By Horacio Fernando Soria and Miguel Lo Bianco
BUENOS AIRES/LIMA (Reuters) – Leila Antonovsk, 28, a Ukrainian living in Argentina, fears for the safety of her mother back in Odessa some 12,642 kilometers (7,855 miles) away after an invasion of the Eastern European country by Russian forces this week.
“My mom is in Ukraine right now, in Odessa, and yesterday she woke up with bombs falling,” said Antonovsk who was protesting on Friday at the Russian embassy in Buenos Aires.
“She, like many of my friends, is currently trying to take refuge, to do something, but everything has collapsed,” she said. “They are really scared. Nobody knows what to do, we don’t know how to help, except to come here.”
Hundreds of Ukrainians marched through the streets of the Argentine capital with placards and yellow-blue flags calling for Russian troops to pull back from Ukraine after an attack which marks the worst European security crisis in decades.
Argentina’s Ukrainian community has nearly 450,000 members, the seventh largest Ukrainian diaspora in the world, according to the Argentine Embassy in Kyiv.

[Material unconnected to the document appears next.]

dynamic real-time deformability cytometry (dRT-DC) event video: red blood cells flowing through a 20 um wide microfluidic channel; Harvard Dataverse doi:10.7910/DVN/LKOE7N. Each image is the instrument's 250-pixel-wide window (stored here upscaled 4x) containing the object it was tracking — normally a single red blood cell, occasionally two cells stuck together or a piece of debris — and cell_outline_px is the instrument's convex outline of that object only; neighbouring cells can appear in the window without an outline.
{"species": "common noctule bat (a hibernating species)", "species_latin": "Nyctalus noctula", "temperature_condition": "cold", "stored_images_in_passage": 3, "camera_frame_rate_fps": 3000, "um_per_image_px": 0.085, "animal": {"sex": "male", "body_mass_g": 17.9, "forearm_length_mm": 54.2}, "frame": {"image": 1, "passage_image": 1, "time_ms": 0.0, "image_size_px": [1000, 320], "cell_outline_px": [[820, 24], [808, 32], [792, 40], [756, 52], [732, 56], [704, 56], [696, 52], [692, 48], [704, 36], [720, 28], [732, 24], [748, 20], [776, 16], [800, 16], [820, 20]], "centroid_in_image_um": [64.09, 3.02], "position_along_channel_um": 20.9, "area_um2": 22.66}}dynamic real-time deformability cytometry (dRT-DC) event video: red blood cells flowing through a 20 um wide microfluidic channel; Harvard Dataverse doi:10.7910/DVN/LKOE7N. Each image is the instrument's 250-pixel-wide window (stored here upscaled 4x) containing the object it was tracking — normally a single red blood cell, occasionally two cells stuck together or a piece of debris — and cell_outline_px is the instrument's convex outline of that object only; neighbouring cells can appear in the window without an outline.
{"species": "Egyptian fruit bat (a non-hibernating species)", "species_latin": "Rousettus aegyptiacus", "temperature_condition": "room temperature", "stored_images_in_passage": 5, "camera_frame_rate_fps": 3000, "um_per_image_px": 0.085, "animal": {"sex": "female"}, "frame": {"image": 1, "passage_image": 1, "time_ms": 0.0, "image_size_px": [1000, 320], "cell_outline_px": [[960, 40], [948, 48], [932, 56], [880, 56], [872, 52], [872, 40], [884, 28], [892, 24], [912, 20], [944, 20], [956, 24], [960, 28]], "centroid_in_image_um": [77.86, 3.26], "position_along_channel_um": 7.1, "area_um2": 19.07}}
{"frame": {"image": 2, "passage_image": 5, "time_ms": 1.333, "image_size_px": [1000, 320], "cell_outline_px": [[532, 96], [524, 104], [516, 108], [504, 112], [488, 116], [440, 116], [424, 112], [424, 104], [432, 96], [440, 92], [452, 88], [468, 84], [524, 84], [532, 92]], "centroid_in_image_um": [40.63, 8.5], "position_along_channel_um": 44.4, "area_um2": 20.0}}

Oleh Jachno, president of Argentina’s Ukrainian chamber of commerce, said that people wanted Ukrainian forces to “throw out Putin” but were also concerned about daily bombings hitting cities.
By Friday Russian troops had reached the outskirts of capital Kyiv, with warnings from authorities to protect the city even as the two governments signaled potential openness to negotiations.

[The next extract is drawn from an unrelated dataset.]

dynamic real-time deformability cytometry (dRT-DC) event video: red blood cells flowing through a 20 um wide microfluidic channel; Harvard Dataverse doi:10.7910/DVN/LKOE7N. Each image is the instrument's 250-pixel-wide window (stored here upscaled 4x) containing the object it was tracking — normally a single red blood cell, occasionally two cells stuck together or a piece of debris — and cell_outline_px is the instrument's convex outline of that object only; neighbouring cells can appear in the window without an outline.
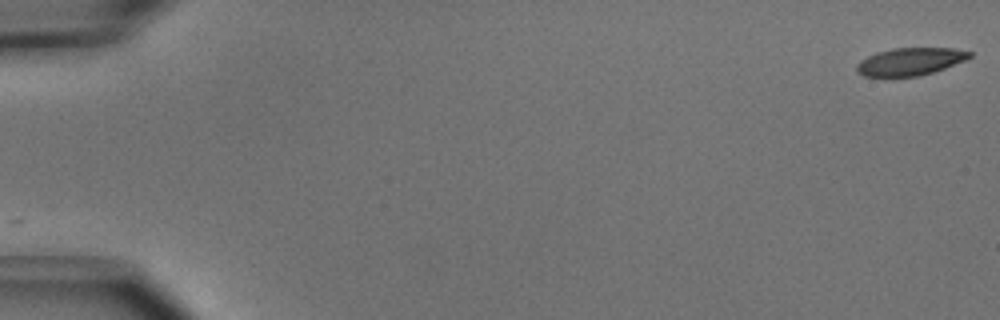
{"species": "common noctule bat (a hibernating species)", "species_latin": "Nyctalus noctula", "temperature_condition": "cold", "stored_images_in_passage": 7, "camera_frame_rate_fps": 3000, "um_per_image_px": 0.085, "animal": {"sex": "male", "body_mass_g": 15.6}, "frame": {"image": 1, "passage_image": 1, "time_ms": 0.0, "image_size_px": [1000, 320], "cell_outline_px": [[972, 56], [964, 60], [944, 68], [920, 76], [864, 76], [856, 72], [856, 64], [860, 60], [876, 52], [892, 48], [952, 48], [972, 52]], "centroid_in_image_um": [77.33, 5.22], "position_along_channel_um": 7.7, "area_um2": 18.03}}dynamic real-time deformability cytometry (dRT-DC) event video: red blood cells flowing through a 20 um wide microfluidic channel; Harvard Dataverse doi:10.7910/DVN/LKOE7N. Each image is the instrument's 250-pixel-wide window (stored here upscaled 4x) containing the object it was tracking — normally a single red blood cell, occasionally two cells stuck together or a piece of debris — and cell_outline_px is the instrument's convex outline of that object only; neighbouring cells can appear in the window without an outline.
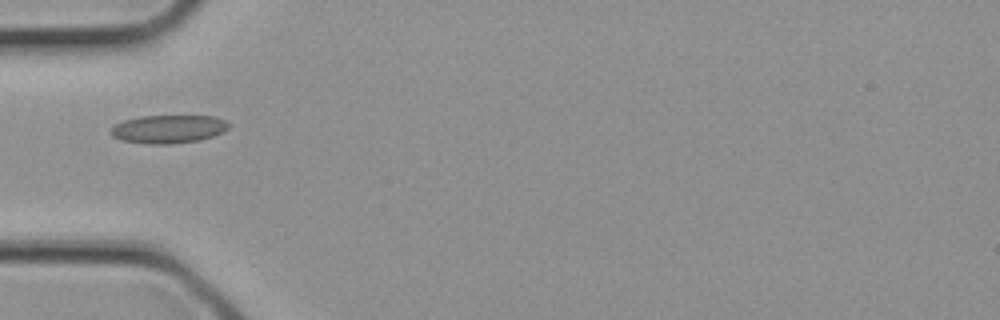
{"species": "common noctule bat (a hibernating species)", "species_latin": "Nyctalus noctula", "temperature_condition": "cold", "stored_images_in_passage": 3, "camera_frame_rate_fps": 3000, "um_per_image_px": 0.085, "animal": {"sex": "female", "body_mass_g": 21.9}, "frame": {"image": 1, "passage_image": 3, "time_ms": 0.667, "image_size_px": [1000, 320], "cell_outline_px": [[232, 124], [224, 132], [200, 140], [172, 144], [148, 144], [120, 140], [112, 136], [112, 128], [116, 124], [124, 120], [140, 116], [216, 116]], "centroid_in_image_um": [14.35, 10.97], "position_along_channel_um": 70.6, "area_um2": 19.48}}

Demonstrators took to the streets in Brazil, Mexico and Peru, chanting “Long live Ukraine” and holding banners saying “Stop the war” and “Ukraine is not alone.”
“We are protesting so that (Russian President Vladimir) Putin, this murderer, pulls his people out of Ukraine, to stop the war because we don’t want any more deaths,” said Ukrainian citizen Alina Karminska in Peruvian capital Lima.
In Argentina, Yuri Vanov, a 37-year-old Russian citizen who has lived in the South American country for seven years, had come along to participate in the protests against the invasion, too.
“We are obviously for peace, we don’t want people to die on any side and less for political reasons that have nothing to do with what people think,” Vanov said.